Cela fait maintenant presque 9 ans que je vis avec mon compagnon. Je suis heureux. Je construis ma vie à Annecy, avec ses hauts et ses bas, comme n’importe qui. Je sais la chance que j’ai eue d’avoir des parents et une famille qui ont accepté ma différence. Je ne les remercierai jamais assez, surtout quand je vois à quoi peut conduire le rejet.

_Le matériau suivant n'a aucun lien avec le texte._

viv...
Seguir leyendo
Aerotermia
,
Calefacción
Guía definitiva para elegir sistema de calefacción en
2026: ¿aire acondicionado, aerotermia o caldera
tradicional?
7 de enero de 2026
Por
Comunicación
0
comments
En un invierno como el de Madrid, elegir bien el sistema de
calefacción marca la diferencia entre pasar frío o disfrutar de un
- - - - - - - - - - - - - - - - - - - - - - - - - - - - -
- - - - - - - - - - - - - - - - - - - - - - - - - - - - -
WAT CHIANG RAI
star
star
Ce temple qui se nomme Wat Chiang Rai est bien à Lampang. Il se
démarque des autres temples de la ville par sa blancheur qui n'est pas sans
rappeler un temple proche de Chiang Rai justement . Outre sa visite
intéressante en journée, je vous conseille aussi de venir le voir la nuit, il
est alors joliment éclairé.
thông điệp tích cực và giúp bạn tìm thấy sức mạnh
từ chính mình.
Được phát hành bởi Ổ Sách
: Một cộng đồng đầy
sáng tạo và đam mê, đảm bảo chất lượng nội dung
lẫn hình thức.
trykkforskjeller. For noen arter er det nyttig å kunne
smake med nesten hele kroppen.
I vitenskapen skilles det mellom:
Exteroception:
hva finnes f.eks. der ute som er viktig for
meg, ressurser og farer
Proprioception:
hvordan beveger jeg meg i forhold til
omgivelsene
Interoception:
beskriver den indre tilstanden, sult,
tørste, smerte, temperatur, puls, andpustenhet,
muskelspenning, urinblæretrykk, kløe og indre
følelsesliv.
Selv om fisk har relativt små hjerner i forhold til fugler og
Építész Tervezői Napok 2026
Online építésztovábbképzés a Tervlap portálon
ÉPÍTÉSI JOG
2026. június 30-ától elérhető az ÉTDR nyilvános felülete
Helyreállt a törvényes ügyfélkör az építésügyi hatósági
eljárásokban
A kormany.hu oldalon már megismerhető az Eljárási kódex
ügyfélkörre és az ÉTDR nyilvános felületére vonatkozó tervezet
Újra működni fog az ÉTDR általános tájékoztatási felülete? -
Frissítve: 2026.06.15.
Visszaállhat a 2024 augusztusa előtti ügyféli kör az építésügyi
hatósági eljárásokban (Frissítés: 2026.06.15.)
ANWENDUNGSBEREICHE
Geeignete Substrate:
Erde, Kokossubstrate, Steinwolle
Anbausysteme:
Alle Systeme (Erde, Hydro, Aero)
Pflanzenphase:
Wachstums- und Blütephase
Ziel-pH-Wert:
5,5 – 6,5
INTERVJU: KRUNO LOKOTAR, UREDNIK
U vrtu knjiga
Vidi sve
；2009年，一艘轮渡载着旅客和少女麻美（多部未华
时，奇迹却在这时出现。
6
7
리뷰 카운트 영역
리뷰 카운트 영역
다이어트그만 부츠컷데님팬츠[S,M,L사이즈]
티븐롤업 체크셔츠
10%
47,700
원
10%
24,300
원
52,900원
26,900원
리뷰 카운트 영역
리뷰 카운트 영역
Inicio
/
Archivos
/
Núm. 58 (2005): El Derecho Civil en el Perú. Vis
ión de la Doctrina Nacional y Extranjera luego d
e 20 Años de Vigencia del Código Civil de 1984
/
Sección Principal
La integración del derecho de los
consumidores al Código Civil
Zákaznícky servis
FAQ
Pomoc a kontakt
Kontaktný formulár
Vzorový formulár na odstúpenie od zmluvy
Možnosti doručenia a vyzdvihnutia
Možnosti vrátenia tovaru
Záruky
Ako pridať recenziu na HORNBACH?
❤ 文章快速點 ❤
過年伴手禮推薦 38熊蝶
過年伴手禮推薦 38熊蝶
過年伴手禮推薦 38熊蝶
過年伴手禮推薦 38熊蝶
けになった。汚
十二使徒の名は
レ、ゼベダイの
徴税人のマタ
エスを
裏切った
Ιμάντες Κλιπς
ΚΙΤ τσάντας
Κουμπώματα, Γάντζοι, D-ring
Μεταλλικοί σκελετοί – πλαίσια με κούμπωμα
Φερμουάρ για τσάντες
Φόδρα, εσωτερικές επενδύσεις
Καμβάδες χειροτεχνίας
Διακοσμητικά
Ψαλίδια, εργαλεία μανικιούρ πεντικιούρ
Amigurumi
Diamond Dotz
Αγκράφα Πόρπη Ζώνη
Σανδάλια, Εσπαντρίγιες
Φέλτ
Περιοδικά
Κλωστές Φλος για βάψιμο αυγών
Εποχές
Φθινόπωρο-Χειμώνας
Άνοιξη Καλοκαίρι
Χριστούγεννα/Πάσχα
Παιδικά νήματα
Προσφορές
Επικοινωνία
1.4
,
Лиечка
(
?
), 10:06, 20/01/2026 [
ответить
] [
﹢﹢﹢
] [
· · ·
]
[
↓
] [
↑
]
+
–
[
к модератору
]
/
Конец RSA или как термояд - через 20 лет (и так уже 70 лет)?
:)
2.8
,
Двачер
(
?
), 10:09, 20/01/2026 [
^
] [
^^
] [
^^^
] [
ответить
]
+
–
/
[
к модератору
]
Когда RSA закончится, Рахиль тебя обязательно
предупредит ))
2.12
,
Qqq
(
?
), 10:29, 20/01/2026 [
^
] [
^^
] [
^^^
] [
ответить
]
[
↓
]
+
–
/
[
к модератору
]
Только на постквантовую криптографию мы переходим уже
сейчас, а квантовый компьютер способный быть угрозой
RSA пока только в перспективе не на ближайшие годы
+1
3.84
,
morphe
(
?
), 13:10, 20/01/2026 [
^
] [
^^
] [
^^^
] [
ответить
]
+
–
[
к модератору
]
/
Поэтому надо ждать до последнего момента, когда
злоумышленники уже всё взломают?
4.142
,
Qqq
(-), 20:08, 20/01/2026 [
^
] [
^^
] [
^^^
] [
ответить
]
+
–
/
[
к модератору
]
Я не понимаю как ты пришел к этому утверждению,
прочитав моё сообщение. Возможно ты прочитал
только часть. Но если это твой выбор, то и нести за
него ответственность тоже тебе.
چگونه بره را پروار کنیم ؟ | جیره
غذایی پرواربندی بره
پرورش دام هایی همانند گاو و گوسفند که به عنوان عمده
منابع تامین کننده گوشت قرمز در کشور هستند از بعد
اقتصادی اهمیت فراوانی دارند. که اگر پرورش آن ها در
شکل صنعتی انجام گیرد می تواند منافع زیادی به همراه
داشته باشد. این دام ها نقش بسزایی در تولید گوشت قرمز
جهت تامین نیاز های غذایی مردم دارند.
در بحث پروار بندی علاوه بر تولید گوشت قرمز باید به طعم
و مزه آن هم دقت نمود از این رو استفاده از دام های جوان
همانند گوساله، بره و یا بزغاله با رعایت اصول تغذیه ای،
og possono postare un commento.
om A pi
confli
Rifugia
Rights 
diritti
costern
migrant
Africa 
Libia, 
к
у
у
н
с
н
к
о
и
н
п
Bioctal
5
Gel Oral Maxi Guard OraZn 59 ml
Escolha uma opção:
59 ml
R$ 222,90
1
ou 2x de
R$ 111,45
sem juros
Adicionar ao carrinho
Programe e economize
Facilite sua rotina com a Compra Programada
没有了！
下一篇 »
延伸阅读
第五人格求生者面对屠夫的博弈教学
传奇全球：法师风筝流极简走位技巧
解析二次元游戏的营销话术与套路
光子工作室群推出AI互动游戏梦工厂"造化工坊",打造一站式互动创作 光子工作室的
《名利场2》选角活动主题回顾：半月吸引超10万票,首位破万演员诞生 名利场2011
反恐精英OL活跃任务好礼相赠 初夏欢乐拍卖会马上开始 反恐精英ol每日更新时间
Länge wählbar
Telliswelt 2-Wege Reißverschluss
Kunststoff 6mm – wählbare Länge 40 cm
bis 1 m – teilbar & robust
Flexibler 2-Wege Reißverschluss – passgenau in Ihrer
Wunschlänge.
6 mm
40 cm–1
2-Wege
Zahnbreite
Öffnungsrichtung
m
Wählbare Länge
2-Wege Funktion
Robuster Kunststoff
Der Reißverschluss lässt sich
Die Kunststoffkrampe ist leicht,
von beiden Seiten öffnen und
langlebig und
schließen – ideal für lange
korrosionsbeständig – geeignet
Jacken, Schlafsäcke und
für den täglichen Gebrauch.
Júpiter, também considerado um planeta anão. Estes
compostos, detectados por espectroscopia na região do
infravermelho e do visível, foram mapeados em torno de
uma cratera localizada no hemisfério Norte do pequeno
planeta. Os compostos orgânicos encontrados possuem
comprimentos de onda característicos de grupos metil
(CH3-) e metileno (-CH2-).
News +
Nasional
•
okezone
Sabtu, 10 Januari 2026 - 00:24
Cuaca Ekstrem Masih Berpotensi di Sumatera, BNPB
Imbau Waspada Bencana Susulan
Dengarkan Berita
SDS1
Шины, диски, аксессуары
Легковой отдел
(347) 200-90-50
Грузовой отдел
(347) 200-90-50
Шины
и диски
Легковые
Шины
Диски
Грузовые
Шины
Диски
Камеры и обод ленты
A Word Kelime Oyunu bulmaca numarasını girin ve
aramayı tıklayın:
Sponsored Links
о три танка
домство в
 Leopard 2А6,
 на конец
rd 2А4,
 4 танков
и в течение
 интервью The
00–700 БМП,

Il existe ici aussi en Haute Savoie, des homosexuels qui vivent une vie heureuse. Des femmes, des hommes, chefs d’entreprises, salariés, artistes, sportifs, politiques, inconnus ou célèbres, etc… C’est ce témoignage positif que je voulais vous livrer. Nous avons le droit de vivre heureux, sans préjugés ni jugements, le droit à l’indifférence et le devoir de combattre l’intolérance. Oui, c’est vrai, les presque 30% réalisés aux dernières élections municipales par des listes issues de la manif contre tous m’ont beaucoup peiné. C’est à nous qui sommes plus forts de protéger les plus faibles et en particulier nos jeunes. C’est à nous de dire que l’homosexualité n’est ni une maladie ni un sacrilège. Que les mots du rejet peuvent tuer, que l’extrémisme religieux tue aussi ici, en France. Je suis homosexuel et je n’ai pas à m’en excuser ou à me justifier. On ne se justifie pas d’être roux ou brun, gaucher ou droitier. Je veux qu’on nous respecte et qu’on arrête de répandre la haine homophobe.

Ce combat n’est pas un combat politique, c’est un combat pour l’Humanité. Le droit qu’à chaque individu de vivre heureux dans sa singularité.